Stored records
┏━━
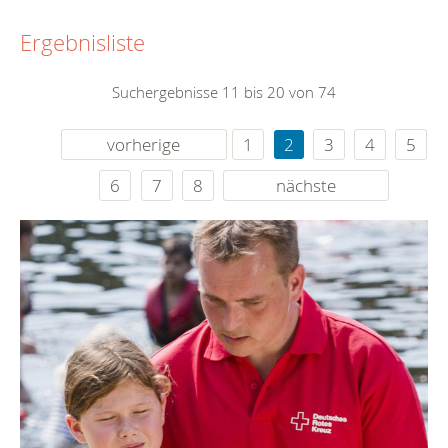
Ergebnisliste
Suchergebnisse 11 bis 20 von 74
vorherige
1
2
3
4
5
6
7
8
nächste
┗━━
**Instruction**. Write the data out again with "Suchergebnisse" swapped for "Ergebnisse", keeping everything else the same and omitting the pictures.

**Exercise answer**.
Ergebnisliste
Ergebnisse 11 bis 20 von 74
vorherige
1
2
3
4
5
6
7
8
nächste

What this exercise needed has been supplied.